--- EXTRACTED TEXT Enclosed Below ---
# SUN EDITORIAL: They're on guard for us, too



## Bruce Monkhouse (6 Oct 2006)

http://www.torontosun.com/Comment/Commentary/2006/10/05/1956075.html

Thu, October 5, 2006

EDITORIAL: They're on guard for us, too
     

Few people envy federal prison guards their jobs. 
Every day, the guards face challenges that most of us would find intolerable. They deal with dangerous prisoners who pose a constant threat of violence. 

They have been pelted with human excrement, they've stared down convicts armed with syringes and they have had to deal with riots and escape attempts. 

And yet for some reason these guards -- pillars of our law enforcement system -- seem to be constantly marginalized by the federal government that employs them. 
For instance, they have lobbied for years to win approval for stab-proof vests they can wear on their rounds -- a vital protection in an environment where homemade knives and shivs are common. 
  

The guards have been promised the vests by next year, but they're skeptical. For years they were denied uniforms by governments that seemed to view them as less important than the cops on the street who are charged with enforcing the law. 
The latest insult to the men and women who guard our federal prisons is a decision to arm them with secondhand guns -- weapons that are castoffs from the RCMP, who have decommissioned the .38-calibre revolvers because they're considered inadequate and perhaps even unsafe for their needs.  

As the Sun's Kathleen Harris reported this past Sunday, the guards are fed up with their continual poor-cousin status, and who could blame them? 
Harris also notes that the weapons training program for the guards is woefully inadequate, so should trouble break out when no qualified guards are present, the guns would remain locked away unavailable for use. 

Prime Minister Stephen Harper has promised to make public safety a cornerstone of his agenda, and indeed he and Justice Minister Vic Toews have already taken steps to make our streets safer. Let's hope the government review will go further and include a measure of fairness for the prison guards. 

We expect a lot from the men and women who patrol our penal institutions, even though most of their work takes place well away from the public eye. It's unconscionable that they should lack the basic tools they need to do their jobs.


----------



## HDE (6 Oct 2006)

Are the pistols not maintained at a serviceable level by the RCMP?  ???  The real issue is whether or not the guards are being required to use pistols that are now unreliable or dangerous


----------



## Inspir (6 Oct 2006)
--- End of Enclosed EXTRACTED TEXT ---
--- INFORMATION GIVEN Enclosed Below ---
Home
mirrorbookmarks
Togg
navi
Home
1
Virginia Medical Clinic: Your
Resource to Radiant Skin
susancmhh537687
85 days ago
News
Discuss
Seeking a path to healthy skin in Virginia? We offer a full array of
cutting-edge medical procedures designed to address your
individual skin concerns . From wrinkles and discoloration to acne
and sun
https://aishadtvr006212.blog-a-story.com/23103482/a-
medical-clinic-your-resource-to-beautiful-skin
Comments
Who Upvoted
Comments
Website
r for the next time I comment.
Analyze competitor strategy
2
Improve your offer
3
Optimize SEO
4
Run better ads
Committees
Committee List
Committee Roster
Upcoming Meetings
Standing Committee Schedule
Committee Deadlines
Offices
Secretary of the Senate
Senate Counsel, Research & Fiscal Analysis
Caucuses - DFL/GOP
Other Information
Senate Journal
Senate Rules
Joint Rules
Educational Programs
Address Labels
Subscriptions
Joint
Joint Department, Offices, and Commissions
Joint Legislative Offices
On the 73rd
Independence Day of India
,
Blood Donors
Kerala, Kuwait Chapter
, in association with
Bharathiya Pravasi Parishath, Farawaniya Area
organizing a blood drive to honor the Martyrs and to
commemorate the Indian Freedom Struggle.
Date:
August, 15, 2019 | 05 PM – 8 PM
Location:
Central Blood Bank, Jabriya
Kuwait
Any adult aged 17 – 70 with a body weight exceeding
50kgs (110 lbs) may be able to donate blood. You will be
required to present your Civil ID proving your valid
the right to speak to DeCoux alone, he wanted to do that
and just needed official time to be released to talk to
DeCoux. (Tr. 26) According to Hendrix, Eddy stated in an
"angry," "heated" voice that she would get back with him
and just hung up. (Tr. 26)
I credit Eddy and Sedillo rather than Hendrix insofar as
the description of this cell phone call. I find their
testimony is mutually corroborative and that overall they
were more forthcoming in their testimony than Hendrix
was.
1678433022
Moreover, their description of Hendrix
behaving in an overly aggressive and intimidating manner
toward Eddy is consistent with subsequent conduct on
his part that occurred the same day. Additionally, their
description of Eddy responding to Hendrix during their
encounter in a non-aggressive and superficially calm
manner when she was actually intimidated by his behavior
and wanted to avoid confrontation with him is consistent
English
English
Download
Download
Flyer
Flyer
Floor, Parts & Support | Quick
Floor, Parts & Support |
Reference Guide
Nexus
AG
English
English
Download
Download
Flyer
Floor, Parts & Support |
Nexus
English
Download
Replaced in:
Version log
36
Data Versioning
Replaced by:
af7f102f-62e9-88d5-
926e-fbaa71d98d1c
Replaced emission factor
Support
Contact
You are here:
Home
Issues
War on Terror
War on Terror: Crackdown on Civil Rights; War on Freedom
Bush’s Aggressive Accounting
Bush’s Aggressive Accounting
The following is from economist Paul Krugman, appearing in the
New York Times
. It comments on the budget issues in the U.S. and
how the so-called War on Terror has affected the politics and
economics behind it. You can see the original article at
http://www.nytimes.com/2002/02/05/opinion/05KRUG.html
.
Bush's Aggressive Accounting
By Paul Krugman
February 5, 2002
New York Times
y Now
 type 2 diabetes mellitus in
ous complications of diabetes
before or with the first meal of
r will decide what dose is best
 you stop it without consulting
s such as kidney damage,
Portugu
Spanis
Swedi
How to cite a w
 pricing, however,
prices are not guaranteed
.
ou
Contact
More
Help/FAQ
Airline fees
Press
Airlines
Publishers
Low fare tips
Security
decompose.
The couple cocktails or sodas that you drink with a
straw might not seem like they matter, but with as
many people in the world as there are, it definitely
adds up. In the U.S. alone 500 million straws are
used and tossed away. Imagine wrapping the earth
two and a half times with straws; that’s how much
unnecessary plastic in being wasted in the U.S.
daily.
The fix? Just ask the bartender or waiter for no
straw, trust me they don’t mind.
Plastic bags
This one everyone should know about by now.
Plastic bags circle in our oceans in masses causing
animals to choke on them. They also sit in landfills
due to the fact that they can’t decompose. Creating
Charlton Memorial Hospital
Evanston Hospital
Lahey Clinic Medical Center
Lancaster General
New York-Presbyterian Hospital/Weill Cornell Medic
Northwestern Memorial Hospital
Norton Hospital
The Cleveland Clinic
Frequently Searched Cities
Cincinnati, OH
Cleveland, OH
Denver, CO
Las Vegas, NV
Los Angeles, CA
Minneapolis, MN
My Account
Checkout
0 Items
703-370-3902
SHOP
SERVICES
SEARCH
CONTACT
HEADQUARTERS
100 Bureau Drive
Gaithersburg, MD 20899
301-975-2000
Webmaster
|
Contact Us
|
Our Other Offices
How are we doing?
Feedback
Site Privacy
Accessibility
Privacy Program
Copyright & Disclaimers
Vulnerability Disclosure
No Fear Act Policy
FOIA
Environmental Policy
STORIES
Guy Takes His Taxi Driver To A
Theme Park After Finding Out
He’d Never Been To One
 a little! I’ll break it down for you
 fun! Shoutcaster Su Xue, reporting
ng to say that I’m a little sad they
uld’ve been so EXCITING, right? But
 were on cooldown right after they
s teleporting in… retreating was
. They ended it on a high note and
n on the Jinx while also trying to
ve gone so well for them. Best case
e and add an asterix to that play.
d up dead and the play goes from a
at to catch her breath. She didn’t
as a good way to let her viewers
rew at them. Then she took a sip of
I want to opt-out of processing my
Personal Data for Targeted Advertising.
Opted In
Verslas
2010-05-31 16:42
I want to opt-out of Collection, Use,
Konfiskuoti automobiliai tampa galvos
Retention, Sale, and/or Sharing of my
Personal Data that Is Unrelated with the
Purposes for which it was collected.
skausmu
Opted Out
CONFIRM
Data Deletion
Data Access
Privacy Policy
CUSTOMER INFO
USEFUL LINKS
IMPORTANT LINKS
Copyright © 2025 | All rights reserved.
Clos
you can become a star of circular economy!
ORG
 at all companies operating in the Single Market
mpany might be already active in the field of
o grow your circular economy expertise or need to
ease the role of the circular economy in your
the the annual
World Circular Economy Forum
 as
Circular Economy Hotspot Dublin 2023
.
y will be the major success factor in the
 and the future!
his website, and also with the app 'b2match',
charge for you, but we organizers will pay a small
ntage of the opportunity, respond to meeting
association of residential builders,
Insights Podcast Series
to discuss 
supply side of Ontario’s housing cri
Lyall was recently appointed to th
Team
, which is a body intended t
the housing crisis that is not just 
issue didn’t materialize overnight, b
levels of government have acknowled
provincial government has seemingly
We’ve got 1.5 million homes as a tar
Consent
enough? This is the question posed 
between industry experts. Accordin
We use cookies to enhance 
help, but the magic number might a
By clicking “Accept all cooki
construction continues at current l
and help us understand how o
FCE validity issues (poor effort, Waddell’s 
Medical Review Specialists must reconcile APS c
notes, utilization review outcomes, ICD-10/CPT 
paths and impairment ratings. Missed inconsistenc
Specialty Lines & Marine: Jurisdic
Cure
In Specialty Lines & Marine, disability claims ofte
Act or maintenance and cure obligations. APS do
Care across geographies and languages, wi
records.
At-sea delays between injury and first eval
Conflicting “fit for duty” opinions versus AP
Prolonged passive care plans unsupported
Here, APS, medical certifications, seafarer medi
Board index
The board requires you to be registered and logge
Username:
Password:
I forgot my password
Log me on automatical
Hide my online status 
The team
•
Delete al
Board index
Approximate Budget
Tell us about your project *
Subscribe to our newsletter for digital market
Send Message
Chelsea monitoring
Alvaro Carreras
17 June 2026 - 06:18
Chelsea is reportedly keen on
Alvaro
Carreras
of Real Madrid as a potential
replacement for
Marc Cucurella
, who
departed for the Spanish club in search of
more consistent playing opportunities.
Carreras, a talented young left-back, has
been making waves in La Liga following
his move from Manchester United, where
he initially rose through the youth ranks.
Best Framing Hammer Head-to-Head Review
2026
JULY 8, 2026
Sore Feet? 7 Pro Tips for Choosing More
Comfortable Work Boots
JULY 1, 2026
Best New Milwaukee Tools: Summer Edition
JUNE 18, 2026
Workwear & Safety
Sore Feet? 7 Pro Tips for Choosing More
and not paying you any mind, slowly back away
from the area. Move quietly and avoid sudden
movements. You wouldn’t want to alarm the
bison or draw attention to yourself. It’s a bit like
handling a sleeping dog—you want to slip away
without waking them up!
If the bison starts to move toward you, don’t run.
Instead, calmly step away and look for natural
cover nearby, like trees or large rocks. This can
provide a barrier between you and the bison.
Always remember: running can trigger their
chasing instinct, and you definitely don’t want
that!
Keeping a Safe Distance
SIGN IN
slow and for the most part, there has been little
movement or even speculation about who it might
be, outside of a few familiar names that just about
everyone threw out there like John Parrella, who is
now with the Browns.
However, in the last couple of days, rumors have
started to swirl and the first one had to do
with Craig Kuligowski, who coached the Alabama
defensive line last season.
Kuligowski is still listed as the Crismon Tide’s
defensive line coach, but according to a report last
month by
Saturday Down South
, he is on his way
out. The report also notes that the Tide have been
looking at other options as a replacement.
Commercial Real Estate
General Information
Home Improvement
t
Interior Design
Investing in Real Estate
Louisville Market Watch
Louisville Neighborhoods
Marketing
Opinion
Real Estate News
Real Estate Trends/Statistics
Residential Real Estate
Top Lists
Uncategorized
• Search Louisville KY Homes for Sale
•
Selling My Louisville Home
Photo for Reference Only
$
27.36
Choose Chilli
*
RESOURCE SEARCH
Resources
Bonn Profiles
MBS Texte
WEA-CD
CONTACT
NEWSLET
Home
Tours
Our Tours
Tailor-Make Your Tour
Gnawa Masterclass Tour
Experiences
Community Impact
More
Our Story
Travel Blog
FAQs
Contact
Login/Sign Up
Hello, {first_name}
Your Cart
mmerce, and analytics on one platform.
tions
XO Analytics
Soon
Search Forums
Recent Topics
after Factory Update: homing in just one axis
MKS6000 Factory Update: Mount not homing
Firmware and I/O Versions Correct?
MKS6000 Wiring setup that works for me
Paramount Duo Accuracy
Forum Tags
--- End of Enclosed INFORMATION GIVEN ---
• TASKS TO COMPLETE:
- A) In the prison guards thread, what protective gear have the guards lobbied for years to get approved?
- B) Translate this sentence from the prison guards thread into Spanish: "Few people envy federal prison guards their jobs."

• RESULTS FOR THE EXERCISE:
- A) Stab-proof vests to wear on their rounds.

- B) Pocas personas envidian el trabajo de los guardias de las prisiones federales.